Empirical Entropy of source is: 1.47717700758957


In [16]:
# Encrypt each message with a random key
c=[S.enciphering( keygen(), x) for x in m]

print "Empirical Entropy of ciphertext is:", entropy_of_list(c)

Empirical Entropy of ciphertext is: 5.67313984293835


## Exercise 3

Consider a Vigènere cipher. Messages are 4-character sequences of letters. Passwords are $n$-character long.

Assume that there are three possible messages, with different probabilities.

| Message | Probability |
|---|---|
| $m_1$ = BEBA | 0.5 |
| $m_2$ = DEDA | 0.3 |
| $m_3$ = CFCB | 0.2 |

1. Calculate the entropy of the source.
2. Calculate the entropy of the key with $n=1,2,4$.
3. Calculate the entropy of the ciphertext with $n=1,2,4$.
4. Calculate the information leak of the ciphertext with $n=1,2,4$
5. Is the cipher of this exercise perfectly secret?

### Solution

#### Part 1

$H(M) = -0.5\log_2 0.5 -0.3\log_2 0.3 -0.2\log_2 0.2 = 1.48$

#### Part 2

| $n$ | $H(K)$ |
| --- | ------ |
| 1   | 4.7    |
| 2   | 9.4    |
| 4   | 18.8   |


#### Part 3

Let call $C_i$ the set of possible ciphertexts for message $m_i$.

With $n=1$, we have
* $C_1 = \{ \text{BEBA}, \text{CFCB}, \text{DGDC}, \dots \}$
* $C_2 = \{ \text{DEDA}, \text{EFEB}, \text{FGFB}, \dots \}$
* $C_3 = \{ \text{CFCB}, \text{DGDC}, \text{EHED}, \dots \}$

So $C_1 = C_3$, while $C_2$ is distinct. Thus, we have $2\times26=52$ ciphertexts. The first set has probability $0.5+0.2=0.7$. The second set has probability $0.3$.

$H(C)=
    -26\times 0.7/26\log_2 0.7/26
    -26\times 0.3/26\log_2 0.3/26
    = 5.58
$

With $n=2$, we have again $C_1 = C_2 = C_3$. In fact, the key $(2,0)$ can map BEBA into DEDA, while the key $(1,1)$ can map BEBA into CFCB. Consequently all the messages generate the same $26^2=676$ ciphertexts.

$H(C)= -676 / 676 \log_2(1/676)=9.4$

With $n=4$, we have $C_1 = C_2 = C_3$. Thus, we have $26^4=456976$ equally likely ciphertexts.
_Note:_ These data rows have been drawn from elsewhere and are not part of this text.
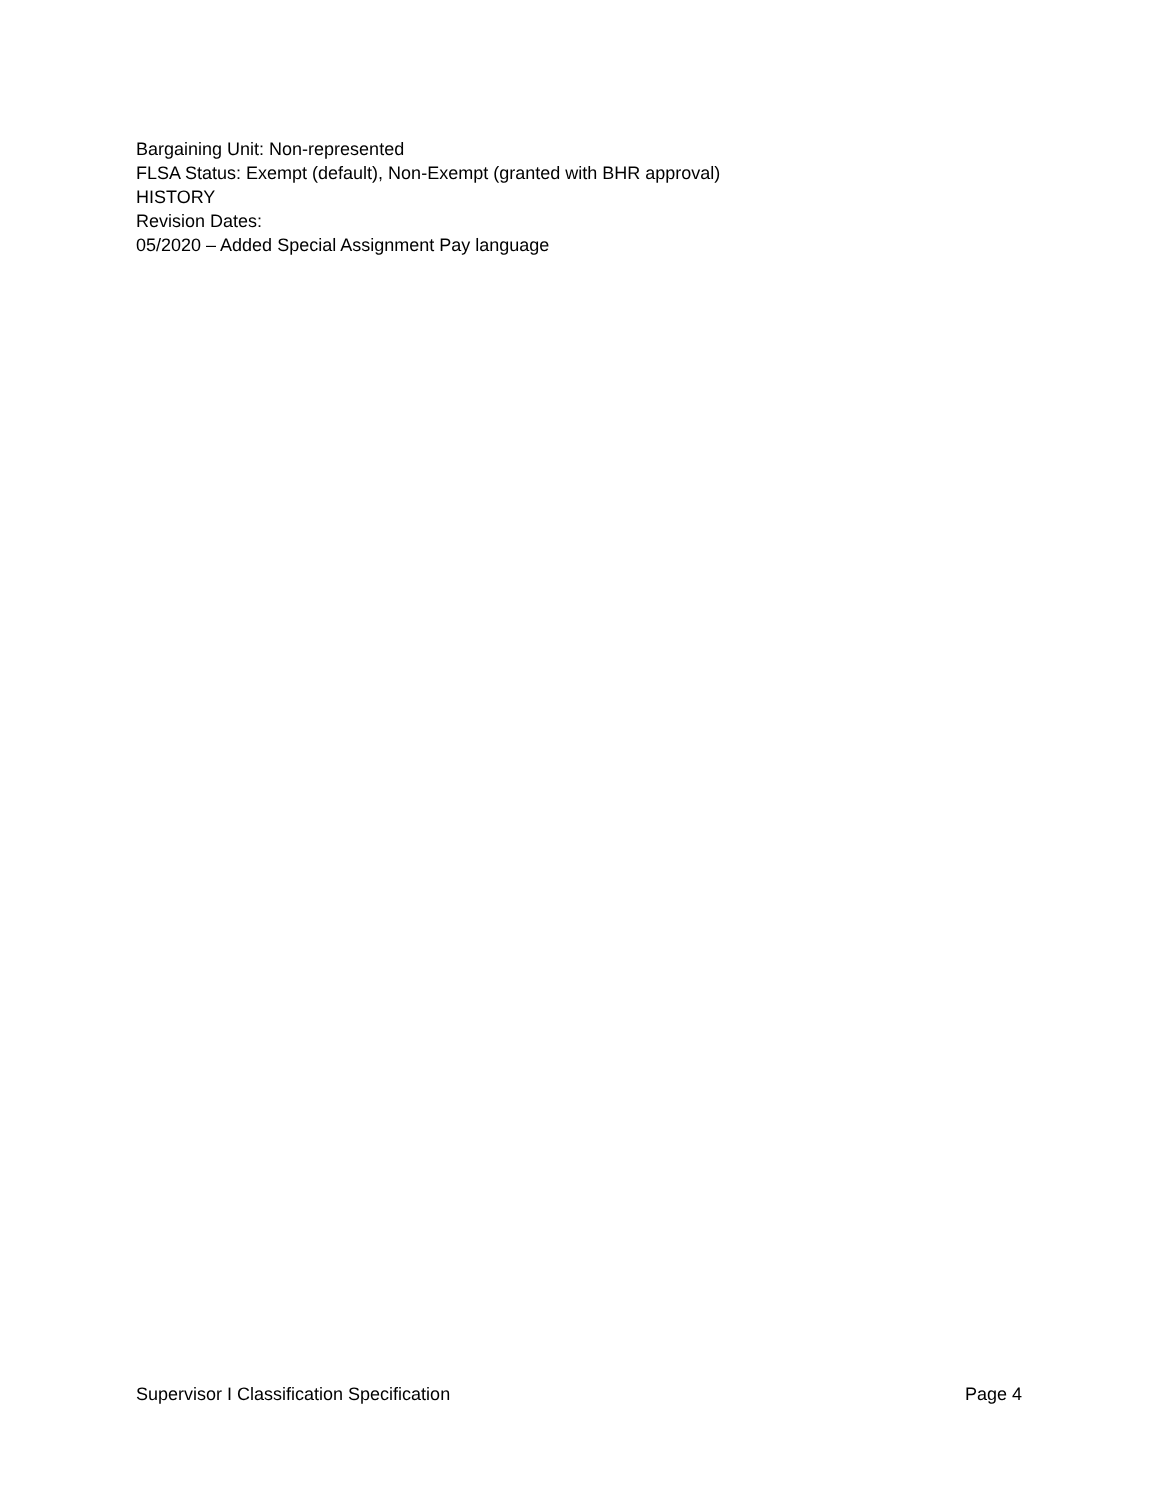Bargaining Unit: Non-represented
FLSA Status: Exempt (default), Non-Exempt (granted with BHR approval)
HISTORY
Revision Dates:
05/2020 – Added Special Assignment Pay language
Supervisor I Classification Specification Page 4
$H(C)= 26^4 / 26^4 \log_2(1/26^4)=18.8$

#### Part 4

With $n=1$

$H(C|M)=H(C_1)\Pr(m_1) + H(C_2)\Pr(m_2) + H(C_3)\Pr(m_3)= 4.7$

Then
$
	I(M;C) =
	H(C)-H(C|M) = 5.58 - 4.7 = 0.88
$

With $n=2$

$
	H(C|M)=H(C_1)\Pr(m_1) + H(C_2)\Pr(m_2+m_3)= 9.4
$

Then
$
	I(M;C) =
	H(C)-H(C|M) = 9.4-9.4 = 0
$

With $n=4$

$
	H(C|M)=H(C_1)\Pr(m_1+m_2+m_3)= 18.8
$

Then
$
	I(M;C) =
	H(C)-H(C|M) = 18.8-18.8=0
$

#### Part 5
If these three are the only possible messages, then with $n=2$ and $n=4$ we have perfect secrecy.